Flowing through hard times is hard, and the reason it is so hard is because our instinct is to run from pain. No one wants to feel pain. An angry tiger coming after us is certainly a realistic fear of possible pain. To not run from that would be insanity. But what does the pain from heartbreak feel like? Does it tear into our skin and make us bleed to death? Does it sever limbs from our body as we lie helplessly on the ground? While in a moment of emotional distress, we may be convinced that that is definitely what it feels like, in reality if we really took an honest inventory of the actual pain from heartbreak, it is (fortunately) much less physically painful than being torn to shreds by an angry tiger.
Unfortunately, however, our mind perceives heartbreak (or potential heartbreak) the same way it perceives a vicious lion attack: DANGEROUS!! We are so afraid that the feelings that come with heartbreak will literally KILL us that we run as quickly and as far away from it as possible (and sometimes we even turn around and attack those that we feel are breaking our heart). Instead of processing our feelings, we stuff, drown in addictive behaviors, deflect and deny all those feelings of sadness, loss, grief, and unrequited love, burying them deep inside a dark pocket called “unforgiveness” thinking that we have escaped the threat of pain. In reality, packed up inside our hearts, it slowly eats away at our hope, joy, trust, and inner peace. Whenever we sense those feelings of loss, sadness, or anger creeping up, we repeat the process: drown, deny, deflect. These unattended feelings and emotions end up making us weaker and less able to handle “hard times”, eventually killing us slowly over time. Instead of getting stronger, better, happier, we get weaker. To put it bluntly, it’s a self-inflicted wound.

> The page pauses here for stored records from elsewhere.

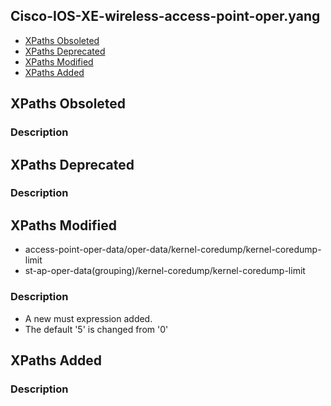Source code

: ## Cisco-IOS-XE-wireless-access-point-oper.yang


- [XPaths Obsoleted](#xpaths-obsoleted)
- [XPaths Deprecated](#xpaths-deprecated)
- [XPaths Modified](#xpaths-modified)
- [XPaths Added](#xpaths-added)

## XPaths Obsoleted

### Description

## XPaths Deprecated

### Description

## XPaths Modified

- access-point-oper-data/oper-data/kernel-coredump/kernel-coredump-limit
- st-ap-oper-data(grouping)/kernel-coredump/kernel-coredump-limit

### Description

- A new must expression added.
- The default '5' is changed from '0'

## XPaths Added

### Description
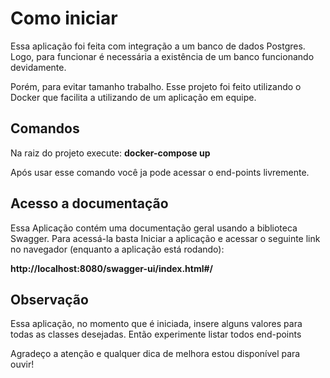 <h1>Como iniciar</h1>
<p>Essa aplicação foi feita com integração a um banco de dados Postgres. Logo, para funcionar é necessária a existência de um
banco funcionando devidamente.</p>
<p>Porém, para evitar tamanho trabalho. Esse projeto foi feito utilizando o Docker que facilita a utilizando de um aplicação 
em equipe.</p>
<h2>Comandos</h2>
<p>Na raiz do projeto execute: <b>docker-compose up</b></p>
<p>Após usar esse comando você ja pode acessar o end-points livremente.</p>

<h2>Acesso a documentação </h2>
<p>Essa Aplicação contém uma documentação geral usando a biblioteca Swagger. Para acessá-la basta Iniciar a aplicação e acessar o seguinte link no navegador (enquanto a aplicação está rodando):</p>
<p><b>http://localhost:8080/swagger-ui/index.html#/</b></p>

<h2>Observação</h2>
<p>Essa aplicação, no momento que é iniciada, insere alguns valores para todas as classes desejadas. Então experimente listar todos end-points</p>

<p>Agradeço a atenção e qualquer dica de melhora estou disponível para ouvir!</p>
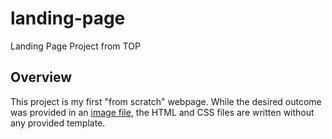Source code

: # landing-page
Landing Page Project from TOP

## Overview
This project is my first "from scratch" webpage. While the desired outcome was provided in an [image file](01.png), the HTML and CSS files are written without any provided template.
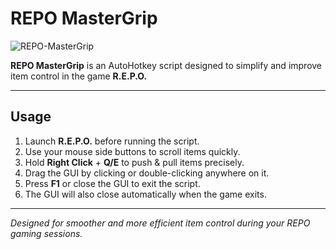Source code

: # REPO MasterGrip
![REPO-MasterGrip](https://github.com/user-attachments/assets/ea439ca6-e5af-48b2-9227-3525f8352955)

**REPO MasterGrip** is an AutoHotkey script designed to simplify and improve item control in the game **R.E.P.O.**


---

## Usage

1. Launch **R.E.P.O.** before running the script.  
2. Use your mouse side buttons to scroll items quickly.  
3. Hold **Right Click** + **Q/E** to push & pull items precisely.  
4. Drag the GUI by clicking or double-clicking anywhere on it.  
5. Press **F1** or close the GUI to exit the script.  
6. The GUI will also close automatically when the game exits.

---

*Designed for smoother and more efficient item control during your REPO gaming sessions.*
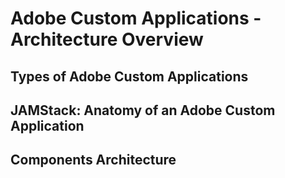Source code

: # Adobe Custom Applications - Architecture Overview

## Types of Adobe Custom Applications

## JAMStack: Anatomy of an Adobe Custom Application

## Components Architecture

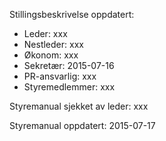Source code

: Stillingsbeskrivelse oppdatert:

* Leder: xxx
* Nestleder: xxx
* Økonom: xxx
* Sekretær: 2015-07-16
* PR-ansvarlig: xxx
* Styremedlemmer: xxx


Styremanual sjekket av leder: xxx

Styremanual oppdatert: 2015-07-17
  
  
  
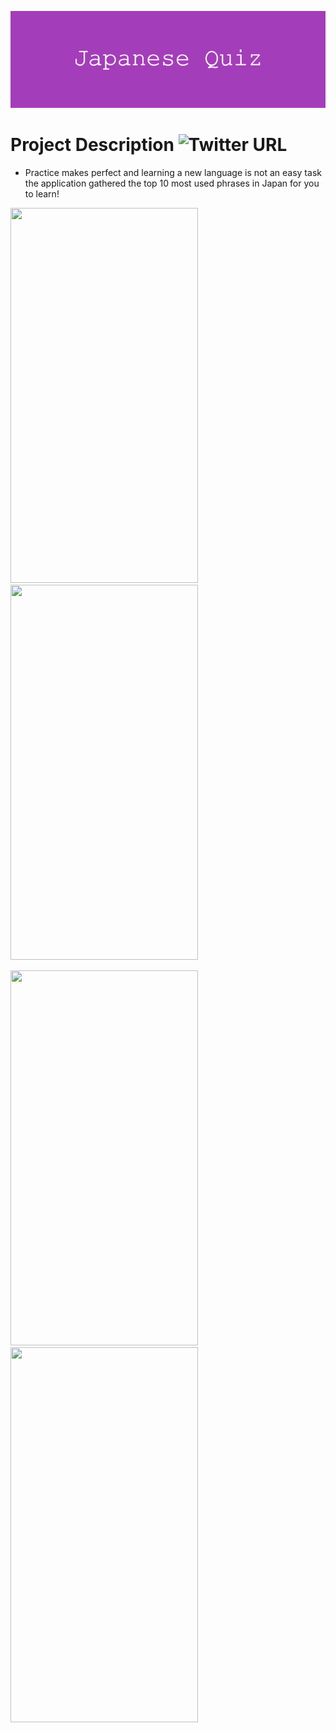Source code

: ![](https://github.com/196Sebastian/japanese-quiz/blob/main/Japanese_Quiz.png) 

# Project Description ![Twitter URL](https://img.shields.io/twitter/url?style=social&url=https%3A%2F%2Ftwitter.com%2F196Sebastian)
- Practice makes perfect and learning a new language is not an easy task the application gathered the top 10 most used phrases in Japan for you to learn!



<img src="https://user-images.githubusercontent.com/87108242/152809125-5cec312a-dea2-4338-98b6-f30bafb41523.PNG" width="300" height="600"><img src="https://user-images.githubusercontent.com/87108242/152809129-f7c451ef-5c7f-4124-ad3d-8e7f4f0a3de5.PNG" width="300" height="600">

<img src="https://user-images.githubusercontent.com/87108242/152809131-e4c2fff6-68f7-4951-b502-b44f1fb2e1ef.PNG" width="300" height="600"><img src="https://user-images.githubusercontent.com/87108242/152809132-33baffff-13eb-4602-abb7-a7d3237bfb44.PNG" width="300" height="600">

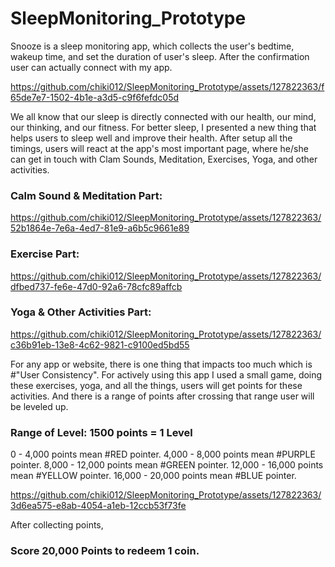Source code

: # SleepMonitoring_Prototype

Snooze is a sleep monitoring app, which collects the user's bedtime, wakeup time, and set the duration of user's sleep. After the confirmation user can actually connect with my app. 

https://github.com/chiki012/SleepMonitoring_Prototype/assets/127822363/f65de7e7-1502-4b1e-a3d5-c9f6fefdc05d

We all know that our sleep is directly connected with our health, our mind, our thinking, and our fitness. For better sleep, I presented a new thing that helps users to sleep well and improve their health. After setup all the timings, users will react at the app's most important page, where he/she can get in touch with Clam Sounds, Meditation, Exercises, Yoga, and other activities.

### Calm Sound & Meditation Part:

https://github.com/chiki012/SleepMonitoring_Prototype/assets/127822363/52b1864e-7e6a-4ed7-81e9-a6b5c9661e89

### Exercise Part:

https://github.com/chiki012/SleepMonitoring_Prototype/assets/127822363/dfbed737-fe6e-47d0-92a6-78cfc89affcb

### Yoga & Other Activities Part:

https://github.com/chiki012/SleepMonitoring_Prototype/assets/127822363/c36b91eb-13e8-4c62-9821-c9100ed5bd55

For any app or website, there is one thing that impacts too much which is #"User Consistency". For actively using this app I used a small game, doing these exercises, yoga, and all the things, users will get points for these activities. And there is a range of points after crossing that range user will be leveled up. 

### Range of Level: 1500 points = 1 Level
0 - 4,000 points mean #RED pointer.
4,000 - 8,000 points mean #PURPLE pointer.
8,000 - 12,000 points mean #GREEN pointer.
12,000 - 16,000 points mean #YELLOW pointer.
16,000 - 20,000 points mean #BLUE pointer.


https://github.com/chiki012/SleepMonitoring_Prototype/assets/127822363/3d6ea575-e8ab-4054-a1eb-12ccb53f73fe


After collecting points, 
### Score 20,000 Points to redeem 1 coin.


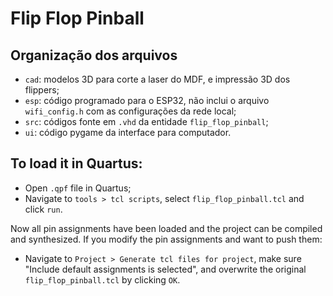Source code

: # Flip Flop Pinball

## Organização dos arquivos
* `cad`: modelos 3D para corte a laser do MDF, e impressão 3D dos flippers;
* `esp`: código programado para o ESP32, não inclui o arquivo `wifi_config.h` com as configurações da rede local;
* `src`: códigos fonte em `.vhd` da entidade `flip_flop_pinball`;
* `ui`: código pygame da interface para computador.

## To load it in Quartus:

* Open `.qpf` file in Quartus;
* Navigate to  `tools > tcl scripts`, select `flip_flop_pinball.tcl` and click `run`.

Now all pin assignments have been loaded and the project can be compiled and synthesized.
If you modify the pin assignments and want to push them:

* Navigate to `Project > Generate tcl files for project`, make sure "Include default assignments is  selected", and overwrite the original `flip_flop_pinball.tcl` by clicking `OK`.
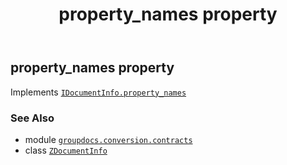 ﻿---
title: property_names property
second_title: GroupDocs.Conversion for Python via .NET API References
description: 
type: docs
weight: 60
url: /python-net/groupdocs.conversion.contracts/zdocumentinfo/property_names/
is_root: false
---

## property_names property


Implements [`IDocumentInfo.property_names`](/conversion/python-net/groupdocs.conversion.contracts/idocumentinfo#property_names)

### See Also
* module [`groupdocs.conversion.contracts`](../../)
* class [`ZDocumentInfo`](/conversion/python-net/groupdocs.conversion.contracts/zdocumentinfo)
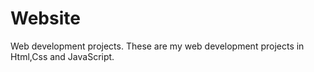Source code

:# Website
Web development projects.
These are my web development projects in Html,Css and JavaScript.
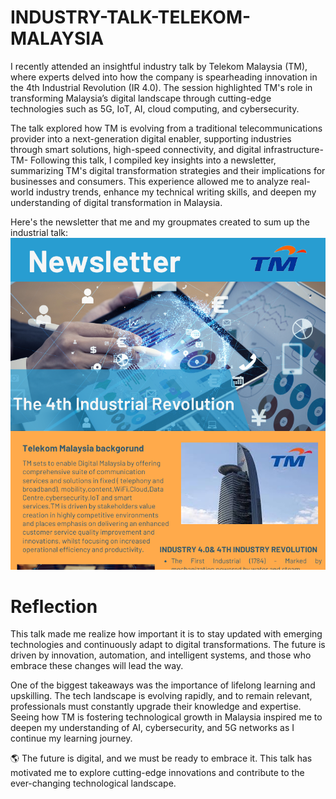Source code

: # INDUSTRY-TALK-TELEKOM-MALAYSIA 
I recently attended an insightful industry talk by Telekom Malaysia (TM), where experts delved into how the company is spearheading innovation in the 4th Industrial Revolution (IR 4.0). The session highlighted TM's role in transforming Malaysia’s digital landscape through cutting-edge technologies such as 5G, IoT, AI, cloud computing, and cybersecurity.

The talk explored how TM is evolving from a traditional telecommunications provider into a next-generation digital enabler, supporting industries through smart solutions, high-speed connectivity, and digital infrastructure-TM-
Following this talk, I compiled key insights into a newsletter, summarizing TM's digital transformation strategies and their implications for businesses and consumers. This experience allowed me to analyze real-world industry trends, enhance my technical writing skills, and deepen my understanding of digital transformation in Malaysia.

Here's the newsletter that me and my groupmates created to sum up the industrial talk:
[![Sneak Peek of the PDF](https://github.com/aliaaishah/INDUSTRY-TALK-TELEKOM-MALAYSIA-TM-/blob/main/Screenshot%202025-02-12%20004635.png )](https://github.com/aliaaishah/INDUSTRY-TALK-TELEKOM-MALAYSIA-TM-/blob/main/Assignment%204-%20Group%202.pdf
)

# Reflection 
This talk made me realize how important it is to stay updated with emerging technologies and continuously adapt to digital transformations. The future is driven by innovation, automation, and intelligent systems, and those who embrace these changes will lead the way.

One of the biggest takeaways was the importance of lifelong learning and upskilling. The tech landscape is evolving rapidly, and to remain relevant, professionals must constantly upgrade their knowledge and expertise. Seeing how TM is fostering technological growth in Malaysia inspired me to deepen my understanding of AI, cybersecurity, and 5G networks as I continue my learning journey.

🌎 The future is digital, and we must be ready to embrace it. This talk has motivated me to explore cutting-edge innovations and contribute to the ever-changing technological landscape.

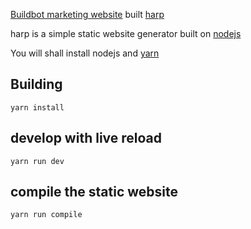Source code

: [Buildbot marketing website](https://buildbot.net) built [harp](http://harpjs.com/)

harp is a simple static website generator built on [nodejs](https://nodejs.org/en/)

You will shall install nodejs and [yarn](https://yarnpkg.com/lang/en/)

## Building

    yarn install

## develop with live reload

    yarn run dev

## compile the static website

    yarn run compile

Now, I can’t speak for everyone out there, but the thought of me being the main cause of my suffering is very unsettling. Who wakes up in the morning and says, “Ya know, today is a great day to suffer. I think I’ll make myself suffer just a little more today than yesterday!” But we all do it, and it comes so naturally, because to do the inner work it takes, to hold the pain and unwanted feelings from being hurt by another, is inconvenience, uncomfortable, and undesirable. It doesn’t give us the immediate satisfaction and sense of accomplishment like counterblaming, deflecting, or distraction. This is where delayed gratification is so important. We can either put off our immediate need to escape discomfort for the sake of obtaining inner peace and lasting joy, or we can take immediate gratification by pointing the blame and hating, but suffering long-term consequences, which typically include heavy emotional burdens and a negative energy that permeates your body and soul and follows you around in all your relationships (professional and personal). It’s all a choice.
So instead of thinking, “is this person deserving of my forgiveness?” think, “how do I want to demonstrate inner strength in handling my own life?” Think, “do I want to prove how resilient I am, demonstrating my skills in flowing through all kinds of life situations? Or do I want to allow all the worst parts of life to take up a large portion of my livelihood, clouding my sense of happiness and purpose in life, causing me much emotional baggage that will end up pouring over into all of my relationships?
The truth is, you can cope with a lot more than you think you can, so long as you resolve to. You have the capacity to handle all kinds of situations. Be brave. Someone once told me: “The degree to which you have forsaken your own drama is the degree to which you are available to others.” So be the change you so desperately want to see in this world. How is anyone going to learn how to overcome life struggles if no one is willing to model it?
So flow… it’s the best gift you can give yourself and others. It takes work, but it takes so much less work than the alternative.